Description of the task → Extract the stretch of the listing from its first line through the line containing "3-in-6 in swamps.", and reproduce every line in it word for word.
..........
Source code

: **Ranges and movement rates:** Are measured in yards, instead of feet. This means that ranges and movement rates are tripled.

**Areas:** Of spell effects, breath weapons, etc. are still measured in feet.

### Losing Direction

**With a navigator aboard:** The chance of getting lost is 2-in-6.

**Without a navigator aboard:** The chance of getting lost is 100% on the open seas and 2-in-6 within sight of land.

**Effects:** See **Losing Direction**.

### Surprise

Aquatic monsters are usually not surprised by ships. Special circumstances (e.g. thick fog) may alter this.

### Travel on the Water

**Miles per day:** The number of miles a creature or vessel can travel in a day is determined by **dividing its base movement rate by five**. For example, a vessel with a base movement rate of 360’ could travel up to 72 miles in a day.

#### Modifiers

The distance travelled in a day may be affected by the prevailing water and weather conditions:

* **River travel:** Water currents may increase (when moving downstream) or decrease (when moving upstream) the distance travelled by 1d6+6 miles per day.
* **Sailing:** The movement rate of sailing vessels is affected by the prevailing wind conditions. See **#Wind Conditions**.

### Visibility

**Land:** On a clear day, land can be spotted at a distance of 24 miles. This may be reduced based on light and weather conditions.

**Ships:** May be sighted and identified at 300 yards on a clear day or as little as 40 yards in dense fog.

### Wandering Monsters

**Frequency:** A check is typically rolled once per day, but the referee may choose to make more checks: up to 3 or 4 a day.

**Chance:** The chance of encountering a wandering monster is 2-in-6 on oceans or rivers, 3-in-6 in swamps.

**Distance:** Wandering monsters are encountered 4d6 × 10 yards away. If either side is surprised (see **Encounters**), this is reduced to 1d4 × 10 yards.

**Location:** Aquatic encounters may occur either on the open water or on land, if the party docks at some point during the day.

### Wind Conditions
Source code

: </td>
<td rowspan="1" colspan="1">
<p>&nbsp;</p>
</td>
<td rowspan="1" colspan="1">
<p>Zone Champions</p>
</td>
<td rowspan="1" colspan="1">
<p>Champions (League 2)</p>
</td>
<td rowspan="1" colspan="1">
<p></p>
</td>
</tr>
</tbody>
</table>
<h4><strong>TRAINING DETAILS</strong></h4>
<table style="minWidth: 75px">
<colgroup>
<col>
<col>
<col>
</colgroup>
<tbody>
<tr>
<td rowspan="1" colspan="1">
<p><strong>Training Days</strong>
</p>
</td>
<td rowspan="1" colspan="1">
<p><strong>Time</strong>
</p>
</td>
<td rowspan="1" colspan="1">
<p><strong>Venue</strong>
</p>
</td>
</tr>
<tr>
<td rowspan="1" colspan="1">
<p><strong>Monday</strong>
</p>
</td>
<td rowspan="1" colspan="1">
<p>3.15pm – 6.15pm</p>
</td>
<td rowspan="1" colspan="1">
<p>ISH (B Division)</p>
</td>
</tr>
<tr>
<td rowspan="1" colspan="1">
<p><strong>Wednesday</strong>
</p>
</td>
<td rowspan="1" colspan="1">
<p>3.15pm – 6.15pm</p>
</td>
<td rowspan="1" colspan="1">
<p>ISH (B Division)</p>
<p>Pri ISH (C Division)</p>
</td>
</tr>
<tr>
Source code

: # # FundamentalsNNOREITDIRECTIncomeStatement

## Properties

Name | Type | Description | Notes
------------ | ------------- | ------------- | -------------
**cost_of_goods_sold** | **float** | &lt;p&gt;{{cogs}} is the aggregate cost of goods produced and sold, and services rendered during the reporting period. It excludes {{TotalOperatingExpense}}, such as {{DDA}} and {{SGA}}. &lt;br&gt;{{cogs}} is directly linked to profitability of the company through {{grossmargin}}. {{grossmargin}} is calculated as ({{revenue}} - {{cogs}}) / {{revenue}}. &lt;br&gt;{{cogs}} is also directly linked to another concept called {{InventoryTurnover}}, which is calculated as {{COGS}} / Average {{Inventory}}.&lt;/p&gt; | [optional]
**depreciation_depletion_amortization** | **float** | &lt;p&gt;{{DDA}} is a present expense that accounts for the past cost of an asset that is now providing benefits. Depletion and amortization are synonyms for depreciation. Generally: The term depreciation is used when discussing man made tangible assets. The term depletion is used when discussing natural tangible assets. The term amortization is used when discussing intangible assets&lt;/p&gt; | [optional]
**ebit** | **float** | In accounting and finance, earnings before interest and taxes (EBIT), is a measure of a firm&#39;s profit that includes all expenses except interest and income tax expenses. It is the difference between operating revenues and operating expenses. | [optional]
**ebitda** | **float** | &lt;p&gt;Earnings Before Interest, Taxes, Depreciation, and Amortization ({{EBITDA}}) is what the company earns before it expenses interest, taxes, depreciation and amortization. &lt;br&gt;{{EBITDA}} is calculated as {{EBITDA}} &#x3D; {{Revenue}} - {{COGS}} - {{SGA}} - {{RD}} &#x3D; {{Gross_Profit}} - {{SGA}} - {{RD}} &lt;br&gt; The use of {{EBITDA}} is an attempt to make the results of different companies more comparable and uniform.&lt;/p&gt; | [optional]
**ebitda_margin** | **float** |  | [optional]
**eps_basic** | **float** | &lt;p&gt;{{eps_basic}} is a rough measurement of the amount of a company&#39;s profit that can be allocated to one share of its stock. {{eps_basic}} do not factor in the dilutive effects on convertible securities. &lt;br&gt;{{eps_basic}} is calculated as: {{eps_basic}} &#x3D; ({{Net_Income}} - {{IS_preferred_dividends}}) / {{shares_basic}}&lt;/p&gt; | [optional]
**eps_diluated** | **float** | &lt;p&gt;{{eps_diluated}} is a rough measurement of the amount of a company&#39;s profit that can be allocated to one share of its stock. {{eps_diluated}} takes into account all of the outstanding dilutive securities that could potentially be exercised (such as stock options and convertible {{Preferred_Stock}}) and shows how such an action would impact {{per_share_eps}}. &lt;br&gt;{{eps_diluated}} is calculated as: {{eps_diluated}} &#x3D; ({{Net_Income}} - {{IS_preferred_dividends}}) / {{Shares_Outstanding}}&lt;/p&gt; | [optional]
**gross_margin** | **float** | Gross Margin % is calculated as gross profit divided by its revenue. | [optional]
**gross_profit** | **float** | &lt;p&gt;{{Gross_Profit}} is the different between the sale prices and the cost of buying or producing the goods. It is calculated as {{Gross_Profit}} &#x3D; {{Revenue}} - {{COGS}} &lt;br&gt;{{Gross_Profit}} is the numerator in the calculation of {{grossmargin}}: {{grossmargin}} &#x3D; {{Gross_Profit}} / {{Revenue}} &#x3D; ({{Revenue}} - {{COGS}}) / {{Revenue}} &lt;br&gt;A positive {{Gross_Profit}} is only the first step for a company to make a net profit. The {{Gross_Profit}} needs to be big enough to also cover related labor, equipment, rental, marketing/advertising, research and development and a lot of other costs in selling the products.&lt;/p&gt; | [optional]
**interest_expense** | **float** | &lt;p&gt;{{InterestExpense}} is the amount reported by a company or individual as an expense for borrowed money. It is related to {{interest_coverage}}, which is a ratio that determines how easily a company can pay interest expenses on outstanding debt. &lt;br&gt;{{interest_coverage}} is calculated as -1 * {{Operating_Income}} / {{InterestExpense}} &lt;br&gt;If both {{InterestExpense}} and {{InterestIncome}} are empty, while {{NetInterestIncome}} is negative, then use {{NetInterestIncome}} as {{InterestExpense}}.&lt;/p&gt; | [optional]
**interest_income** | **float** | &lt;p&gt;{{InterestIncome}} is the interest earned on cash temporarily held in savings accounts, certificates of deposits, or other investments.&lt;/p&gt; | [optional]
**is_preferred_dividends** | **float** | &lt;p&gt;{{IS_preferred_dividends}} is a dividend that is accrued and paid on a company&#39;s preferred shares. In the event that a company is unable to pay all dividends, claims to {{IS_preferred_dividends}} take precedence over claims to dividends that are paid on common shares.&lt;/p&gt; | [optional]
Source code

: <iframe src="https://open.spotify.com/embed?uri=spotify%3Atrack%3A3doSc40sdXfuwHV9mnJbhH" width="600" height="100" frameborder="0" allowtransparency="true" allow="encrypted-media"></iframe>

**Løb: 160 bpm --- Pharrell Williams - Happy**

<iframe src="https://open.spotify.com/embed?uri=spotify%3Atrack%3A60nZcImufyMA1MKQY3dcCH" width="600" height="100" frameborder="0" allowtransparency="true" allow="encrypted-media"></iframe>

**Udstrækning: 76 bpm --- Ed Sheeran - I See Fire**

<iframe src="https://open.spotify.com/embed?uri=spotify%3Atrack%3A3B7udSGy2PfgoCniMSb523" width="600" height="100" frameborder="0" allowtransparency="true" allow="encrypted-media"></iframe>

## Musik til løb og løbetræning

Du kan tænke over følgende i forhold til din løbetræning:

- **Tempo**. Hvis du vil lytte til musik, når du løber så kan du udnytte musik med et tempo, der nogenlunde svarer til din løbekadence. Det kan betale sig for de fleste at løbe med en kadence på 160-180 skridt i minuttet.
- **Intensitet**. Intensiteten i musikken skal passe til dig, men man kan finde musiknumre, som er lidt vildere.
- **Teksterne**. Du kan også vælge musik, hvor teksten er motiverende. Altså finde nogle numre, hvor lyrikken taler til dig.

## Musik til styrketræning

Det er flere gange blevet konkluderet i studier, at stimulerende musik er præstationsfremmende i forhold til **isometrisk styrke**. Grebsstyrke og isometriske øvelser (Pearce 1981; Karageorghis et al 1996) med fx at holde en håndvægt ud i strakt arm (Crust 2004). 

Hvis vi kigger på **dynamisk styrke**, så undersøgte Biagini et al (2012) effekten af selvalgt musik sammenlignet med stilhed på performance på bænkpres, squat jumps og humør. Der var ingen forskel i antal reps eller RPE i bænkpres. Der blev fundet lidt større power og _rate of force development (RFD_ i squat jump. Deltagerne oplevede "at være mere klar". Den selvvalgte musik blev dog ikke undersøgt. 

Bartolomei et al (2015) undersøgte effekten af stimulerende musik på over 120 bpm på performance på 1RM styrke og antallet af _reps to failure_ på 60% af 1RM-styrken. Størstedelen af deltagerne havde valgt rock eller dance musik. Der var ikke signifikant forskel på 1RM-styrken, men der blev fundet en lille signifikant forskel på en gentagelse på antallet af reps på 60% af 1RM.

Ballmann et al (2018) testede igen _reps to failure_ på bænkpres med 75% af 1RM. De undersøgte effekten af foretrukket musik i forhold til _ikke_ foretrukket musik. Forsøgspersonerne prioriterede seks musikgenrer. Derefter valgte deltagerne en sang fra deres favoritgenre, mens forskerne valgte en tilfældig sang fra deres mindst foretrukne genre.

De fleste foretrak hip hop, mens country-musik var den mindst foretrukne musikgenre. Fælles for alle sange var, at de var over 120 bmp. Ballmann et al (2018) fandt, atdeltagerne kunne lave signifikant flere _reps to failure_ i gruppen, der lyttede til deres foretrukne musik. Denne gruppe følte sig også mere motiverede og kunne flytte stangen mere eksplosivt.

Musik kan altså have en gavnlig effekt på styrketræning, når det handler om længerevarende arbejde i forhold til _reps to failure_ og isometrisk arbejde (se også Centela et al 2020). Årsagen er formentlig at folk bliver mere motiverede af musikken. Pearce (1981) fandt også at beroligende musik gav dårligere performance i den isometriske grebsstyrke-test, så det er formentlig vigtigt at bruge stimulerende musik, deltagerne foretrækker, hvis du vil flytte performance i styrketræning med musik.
..........
Finished task →
Source code

: **Ranges and movement rates:** Are measured in yards, instead of feet. This means that ranges and movement rates are tripled.

**Areas:** Of spell effects, breath weapons, etc. are still measured in feet.

### Losing Direction

**With a navigator aboard:** The chance of getting lost is 2-in-6.

**Without a navigator aboard:** The chance of getting lost is 100% on the open seas and 2-in-6 within sight of land.

**Effects:** See **Losing Direction**.

### Surprise

Aquatic monsters are usually not surprised by ships. Special circumstances (e.g. thick fog) may alter this.

### Travel on the Water

**Miles per day:** The number of miles a creature or vessel can travel in a day is determined by **dividing its base movement rate by five**. For example, a vessel with a base movement rate of 360’ could travel up to 72 miles in a day.

#### Modifiers

The distance travelled in a day may be affected by the prevailing water and weather conditions:

* **River travel:** Water currents may increase (when moving downstream) or decrease (when moving upstream) the distance travelled by 1d6+6 miles per day.
* **Sailing:** The movement rate of sailing vessels is affected by the prevailing wind conditions. See **#Wind Conditions**.

### Visibility

**Land:** On a clear day, land can be spotted at a distance of 24 miles. This may be reduced based on light and weather conditions.

**Ships:** May be sighted and identified at 300 yards on a clear day or as little as 40 yards in dense fog.

### Wandering Monsters

**Frequency:** A check is typically rolled once per day, but the referee may choose to make more checks: up to 3 or 4 a day.

**Chance:** The chance of encountering a wandering monster is 2-in-6 on oceans or rivers, 3-in-6 in swamps.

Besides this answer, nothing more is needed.